Because the callback gets called asynchronously, we have to restart the form submission process once the HIP is passed. To prevent an infinite loop, we use a state variable passThroughFormSubmit to disable the check on the second submission.
If the user is human, submit the form. If not, notify the user that they should try the HIP again.
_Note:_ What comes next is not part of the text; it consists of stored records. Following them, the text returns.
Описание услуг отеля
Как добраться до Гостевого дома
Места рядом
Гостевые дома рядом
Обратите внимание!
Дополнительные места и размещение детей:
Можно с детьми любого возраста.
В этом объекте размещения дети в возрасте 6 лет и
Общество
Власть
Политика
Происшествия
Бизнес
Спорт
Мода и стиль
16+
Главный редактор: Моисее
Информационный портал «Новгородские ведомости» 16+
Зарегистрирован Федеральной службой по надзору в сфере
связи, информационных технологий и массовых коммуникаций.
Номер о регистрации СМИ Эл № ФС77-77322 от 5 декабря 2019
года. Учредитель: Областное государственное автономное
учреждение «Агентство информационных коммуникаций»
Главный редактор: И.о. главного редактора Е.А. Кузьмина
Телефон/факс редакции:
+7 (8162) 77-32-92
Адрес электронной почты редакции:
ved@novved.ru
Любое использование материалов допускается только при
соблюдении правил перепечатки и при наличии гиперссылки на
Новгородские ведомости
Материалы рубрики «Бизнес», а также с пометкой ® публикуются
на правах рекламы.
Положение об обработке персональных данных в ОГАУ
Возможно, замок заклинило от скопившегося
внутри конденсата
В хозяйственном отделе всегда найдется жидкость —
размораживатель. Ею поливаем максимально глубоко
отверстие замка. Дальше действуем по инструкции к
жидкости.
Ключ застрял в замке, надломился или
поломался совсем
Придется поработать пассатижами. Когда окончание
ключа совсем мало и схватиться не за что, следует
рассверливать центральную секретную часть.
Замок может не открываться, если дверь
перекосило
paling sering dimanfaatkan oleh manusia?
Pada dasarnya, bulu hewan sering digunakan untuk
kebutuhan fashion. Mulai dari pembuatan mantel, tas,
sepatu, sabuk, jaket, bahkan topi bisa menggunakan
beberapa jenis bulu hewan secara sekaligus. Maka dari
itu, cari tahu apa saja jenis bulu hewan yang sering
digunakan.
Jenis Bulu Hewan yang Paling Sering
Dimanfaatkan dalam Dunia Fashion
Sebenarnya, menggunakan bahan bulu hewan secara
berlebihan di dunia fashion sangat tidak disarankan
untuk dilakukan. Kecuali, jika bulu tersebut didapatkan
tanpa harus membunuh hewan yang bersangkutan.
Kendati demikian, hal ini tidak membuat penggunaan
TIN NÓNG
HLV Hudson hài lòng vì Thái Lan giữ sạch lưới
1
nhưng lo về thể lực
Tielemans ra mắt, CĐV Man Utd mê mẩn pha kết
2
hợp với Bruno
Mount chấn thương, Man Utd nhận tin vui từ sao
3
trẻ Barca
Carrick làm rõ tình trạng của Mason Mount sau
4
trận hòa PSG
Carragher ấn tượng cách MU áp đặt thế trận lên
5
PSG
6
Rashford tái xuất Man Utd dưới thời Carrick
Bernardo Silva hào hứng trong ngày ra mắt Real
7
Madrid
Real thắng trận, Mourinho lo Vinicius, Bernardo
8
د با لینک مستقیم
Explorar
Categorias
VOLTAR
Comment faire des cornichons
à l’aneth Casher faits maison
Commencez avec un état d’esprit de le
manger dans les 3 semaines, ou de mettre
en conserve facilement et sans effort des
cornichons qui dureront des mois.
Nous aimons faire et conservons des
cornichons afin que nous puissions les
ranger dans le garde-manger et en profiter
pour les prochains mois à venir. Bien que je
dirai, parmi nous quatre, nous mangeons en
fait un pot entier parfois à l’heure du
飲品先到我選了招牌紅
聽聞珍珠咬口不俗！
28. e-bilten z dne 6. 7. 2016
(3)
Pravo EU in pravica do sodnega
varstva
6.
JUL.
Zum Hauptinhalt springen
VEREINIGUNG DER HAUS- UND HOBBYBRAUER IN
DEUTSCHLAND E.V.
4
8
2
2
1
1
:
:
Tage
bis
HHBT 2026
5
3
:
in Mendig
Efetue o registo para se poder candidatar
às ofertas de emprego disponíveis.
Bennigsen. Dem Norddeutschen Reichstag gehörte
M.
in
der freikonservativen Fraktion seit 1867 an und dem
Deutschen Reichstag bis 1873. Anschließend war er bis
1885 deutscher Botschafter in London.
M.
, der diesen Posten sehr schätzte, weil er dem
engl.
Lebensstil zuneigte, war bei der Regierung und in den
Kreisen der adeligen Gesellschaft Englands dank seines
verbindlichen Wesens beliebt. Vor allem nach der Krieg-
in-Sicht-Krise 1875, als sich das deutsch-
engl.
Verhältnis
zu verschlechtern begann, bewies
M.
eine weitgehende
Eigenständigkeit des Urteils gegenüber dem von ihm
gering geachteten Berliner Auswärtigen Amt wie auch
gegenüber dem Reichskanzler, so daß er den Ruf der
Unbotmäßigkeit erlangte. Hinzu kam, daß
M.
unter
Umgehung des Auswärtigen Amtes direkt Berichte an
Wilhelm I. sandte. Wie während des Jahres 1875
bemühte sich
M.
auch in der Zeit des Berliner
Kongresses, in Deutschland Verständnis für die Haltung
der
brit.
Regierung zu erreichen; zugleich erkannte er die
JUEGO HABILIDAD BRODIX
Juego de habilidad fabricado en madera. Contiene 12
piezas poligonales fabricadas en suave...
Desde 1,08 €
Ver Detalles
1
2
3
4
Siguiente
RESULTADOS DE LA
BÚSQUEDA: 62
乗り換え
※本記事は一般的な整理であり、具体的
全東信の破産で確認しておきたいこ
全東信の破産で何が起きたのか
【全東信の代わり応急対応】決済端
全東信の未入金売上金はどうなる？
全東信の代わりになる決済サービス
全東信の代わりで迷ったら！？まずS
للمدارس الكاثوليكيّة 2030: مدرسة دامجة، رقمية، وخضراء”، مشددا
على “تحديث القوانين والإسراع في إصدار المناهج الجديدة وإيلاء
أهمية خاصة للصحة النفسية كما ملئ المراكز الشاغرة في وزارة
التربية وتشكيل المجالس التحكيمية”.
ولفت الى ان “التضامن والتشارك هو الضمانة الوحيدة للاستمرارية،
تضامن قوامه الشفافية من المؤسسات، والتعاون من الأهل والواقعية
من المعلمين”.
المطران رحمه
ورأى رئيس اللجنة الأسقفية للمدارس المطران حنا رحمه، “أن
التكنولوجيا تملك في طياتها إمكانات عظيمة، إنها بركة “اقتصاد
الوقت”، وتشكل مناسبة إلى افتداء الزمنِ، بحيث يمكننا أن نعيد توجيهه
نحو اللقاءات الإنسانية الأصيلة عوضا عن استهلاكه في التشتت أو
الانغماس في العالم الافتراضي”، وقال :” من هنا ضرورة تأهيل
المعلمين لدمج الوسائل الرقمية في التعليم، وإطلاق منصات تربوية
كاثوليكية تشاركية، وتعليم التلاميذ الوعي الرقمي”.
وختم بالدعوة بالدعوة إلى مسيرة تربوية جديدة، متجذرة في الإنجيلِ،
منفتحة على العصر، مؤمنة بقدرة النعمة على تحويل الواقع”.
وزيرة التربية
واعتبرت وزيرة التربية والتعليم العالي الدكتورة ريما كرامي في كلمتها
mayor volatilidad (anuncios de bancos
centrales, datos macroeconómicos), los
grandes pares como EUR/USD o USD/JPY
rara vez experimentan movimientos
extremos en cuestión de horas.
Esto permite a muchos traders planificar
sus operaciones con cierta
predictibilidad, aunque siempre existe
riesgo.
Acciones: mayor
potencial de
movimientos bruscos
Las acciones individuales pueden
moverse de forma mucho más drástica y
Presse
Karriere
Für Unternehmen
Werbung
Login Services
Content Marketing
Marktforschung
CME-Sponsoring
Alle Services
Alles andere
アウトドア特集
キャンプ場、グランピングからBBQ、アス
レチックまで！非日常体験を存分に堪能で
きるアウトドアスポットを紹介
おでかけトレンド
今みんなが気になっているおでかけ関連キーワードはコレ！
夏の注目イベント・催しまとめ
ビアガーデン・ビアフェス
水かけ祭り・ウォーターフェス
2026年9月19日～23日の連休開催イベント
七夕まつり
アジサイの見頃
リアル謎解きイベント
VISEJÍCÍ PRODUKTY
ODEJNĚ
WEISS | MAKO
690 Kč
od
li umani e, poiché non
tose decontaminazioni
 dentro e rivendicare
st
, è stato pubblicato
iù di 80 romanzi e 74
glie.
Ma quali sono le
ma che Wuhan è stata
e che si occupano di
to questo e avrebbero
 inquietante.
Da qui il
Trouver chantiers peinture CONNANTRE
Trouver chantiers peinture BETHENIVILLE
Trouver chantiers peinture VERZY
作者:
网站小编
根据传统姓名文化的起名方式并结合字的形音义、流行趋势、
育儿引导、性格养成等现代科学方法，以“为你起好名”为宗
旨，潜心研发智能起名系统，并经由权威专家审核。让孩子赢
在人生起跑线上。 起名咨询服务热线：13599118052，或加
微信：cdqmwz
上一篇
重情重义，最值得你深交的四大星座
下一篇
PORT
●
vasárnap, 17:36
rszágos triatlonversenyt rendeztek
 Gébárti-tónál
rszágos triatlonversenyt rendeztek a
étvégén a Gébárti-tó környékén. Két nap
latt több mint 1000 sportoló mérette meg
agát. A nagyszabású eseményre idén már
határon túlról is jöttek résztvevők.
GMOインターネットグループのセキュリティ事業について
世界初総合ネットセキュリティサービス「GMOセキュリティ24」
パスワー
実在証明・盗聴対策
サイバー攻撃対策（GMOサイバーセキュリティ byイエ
Our example below uses an alert(), but feel free to do something more elegant.
<script type="text/javascript">
var passThroughFormSubmit = false;
function MySubmitForm()
{
if (passThroughFormSubmit) {
return true;
}
// Do site-specific form validation here, then...
Asirra_CheckIfHuman(HumanCheckComplete);
return false;
}
function HumanCheckComplete(isHuman)
{
if (!isHuman)
{
alert("Please correctly identify the cats.");
}
else
{
passThroughFormSubmit = true;
formElt = document.getElementById("mainForm");
formElt.submit();
}
}
</script>
This is a critical step; without it, clients can simply bypass Asirra by disabling or circumventing the Asirra JavaScript.
If a client successfully passes an Asirra challenge, our JavaScript will set a hidden input field in your form called Asirra_Ticket. The value of this field will be a special string that your form processor can use to verify that the client has actually passed the challenge.
When your processor receives form data, pass the contents of the Asirra_Ticket field to the following URL (replace FORMDATA with the value of Asirra_Ticket):
http://challenge.asirra.com/cgi/Asirra?action=ValidateTicket&ticket=FORMDATA
The result will be a bit of XML that either indicates the ticket is valid:
<AsirraValidation>
<Result>Pass</Result>
<Debug></Debug>
</AsirraValidation>
...or that it isn't:
<AsirraValidation>
<Result>Fail</Result>
<Debug>exceptions.Exception: invalid ticket format</Debug>
</AsirraValidation>
Note that a ticket can only be redeemed once. Any subsequent attempt to validate the same ticket will result in failure.
See our example form processors written in
Python,
PHP,
C#,
VB,
JScript, and
Perl, all of which have links to the source code of the back-end form processor. Asirra can be invoked from other languages, as well.